(Saved entries)
↓

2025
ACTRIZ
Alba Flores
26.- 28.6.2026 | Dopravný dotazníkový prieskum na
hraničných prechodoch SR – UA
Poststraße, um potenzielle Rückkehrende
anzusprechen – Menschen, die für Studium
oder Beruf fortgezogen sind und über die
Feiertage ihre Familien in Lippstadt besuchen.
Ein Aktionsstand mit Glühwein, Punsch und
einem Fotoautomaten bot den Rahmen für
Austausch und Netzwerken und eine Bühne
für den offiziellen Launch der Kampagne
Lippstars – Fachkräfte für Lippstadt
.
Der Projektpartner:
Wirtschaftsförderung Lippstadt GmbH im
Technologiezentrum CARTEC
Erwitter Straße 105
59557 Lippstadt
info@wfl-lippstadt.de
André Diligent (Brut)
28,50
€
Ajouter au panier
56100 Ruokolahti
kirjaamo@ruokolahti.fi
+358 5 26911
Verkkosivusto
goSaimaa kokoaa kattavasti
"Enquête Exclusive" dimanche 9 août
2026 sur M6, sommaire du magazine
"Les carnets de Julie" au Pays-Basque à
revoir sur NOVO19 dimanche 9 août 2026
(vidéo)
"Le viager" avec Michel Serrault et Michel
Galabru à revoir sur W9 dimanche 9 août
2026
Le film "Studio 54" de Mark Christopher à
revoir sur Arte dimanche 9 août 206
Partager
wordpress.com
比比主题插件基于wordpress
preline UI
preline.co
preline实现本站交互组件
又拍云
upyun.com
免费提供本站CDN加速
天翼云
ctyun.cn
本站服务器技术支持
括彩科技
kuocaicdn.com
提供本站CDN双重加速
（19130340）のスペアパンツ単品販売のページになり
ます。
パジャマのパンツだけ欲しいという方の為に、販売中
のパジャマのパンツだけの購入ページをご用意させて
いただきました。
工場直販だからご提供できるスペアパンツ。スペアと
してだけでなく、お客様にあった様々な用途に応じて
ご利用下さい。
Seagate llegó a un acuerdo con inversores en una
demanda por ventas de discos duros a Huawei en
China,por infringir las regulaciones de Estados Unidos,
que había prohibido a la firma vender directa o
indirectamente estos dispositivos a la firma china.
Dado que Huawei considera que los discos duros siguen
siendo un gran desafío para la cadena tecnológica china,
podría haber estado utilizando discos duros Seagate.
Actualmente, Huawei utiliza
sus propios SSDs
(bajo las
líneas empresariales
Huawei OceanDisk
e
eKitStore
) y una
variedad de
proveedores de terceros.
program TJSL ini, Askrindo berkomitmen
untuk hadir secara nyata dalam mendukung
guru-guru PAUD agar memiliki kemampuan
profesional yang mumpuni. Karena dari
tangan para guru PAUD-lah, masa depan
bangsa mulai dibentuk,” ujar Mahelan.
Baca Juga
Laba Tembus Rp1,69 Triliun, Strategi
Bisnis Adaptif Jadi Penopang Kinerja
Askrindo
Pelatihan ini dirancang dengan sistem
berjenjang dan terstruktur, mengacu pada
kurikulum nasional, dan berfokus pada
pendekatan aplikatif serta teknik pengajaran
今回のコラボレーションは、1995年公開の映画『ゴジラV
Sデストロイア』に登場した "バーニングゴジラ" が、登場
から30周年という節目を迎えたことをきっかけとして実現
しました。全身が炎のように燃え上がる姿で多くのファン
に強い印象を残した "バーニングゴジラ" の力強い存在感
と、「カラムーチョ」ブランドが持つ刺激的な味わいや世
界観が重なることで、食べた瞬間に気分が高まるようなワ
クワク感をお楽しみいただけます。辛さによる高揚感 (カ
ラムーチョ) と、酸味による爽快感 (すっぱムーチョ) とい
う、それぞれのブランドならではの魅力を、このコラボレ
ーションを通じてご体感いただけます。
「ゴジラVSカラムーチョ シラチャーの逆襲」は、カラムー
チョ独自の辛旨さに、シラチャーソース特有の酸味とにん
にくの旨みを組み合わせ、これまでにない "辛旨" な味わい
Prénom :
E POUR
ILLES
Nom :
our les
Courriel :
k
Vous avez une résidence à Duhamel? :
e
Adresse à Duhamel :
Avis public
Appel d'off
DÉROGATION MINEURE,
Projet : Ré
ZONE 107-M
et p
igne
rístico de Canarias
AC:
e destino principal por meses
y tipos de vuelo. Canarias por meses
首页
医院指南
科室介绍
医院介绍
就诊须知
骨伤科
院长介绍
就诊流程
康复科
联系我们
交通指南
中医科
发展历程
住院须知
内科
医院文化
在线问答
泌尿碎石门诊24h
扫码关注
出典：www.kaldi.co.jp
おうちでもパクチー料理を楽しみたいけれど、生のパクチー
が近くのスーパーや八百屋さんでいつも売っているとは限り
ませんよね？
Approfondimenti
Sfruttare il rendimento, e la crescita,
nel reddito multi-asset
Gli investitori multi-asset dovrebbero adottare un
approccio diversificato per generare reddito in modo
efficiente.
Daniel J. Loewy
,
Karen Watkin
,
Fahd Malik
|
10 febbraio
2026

↑

#### [Work request]
Start with the line above that contains "Huawei OceanDisk" and stop after the line that contains "profesional yang mumpuni. Karena dari". Output those lines exactly, and only those.

#### [Output of the task]
Huawei OceanDisk
e
eKitStore
) y una
variedad de
proveedores de terceros.
program TJSL ini, Askrindo berkomitmen
untuk hadir secara nyata dalam mendukung
guru-guru PAUD agar memiliki kemampuan
profesional yang mumpuni. Karena dari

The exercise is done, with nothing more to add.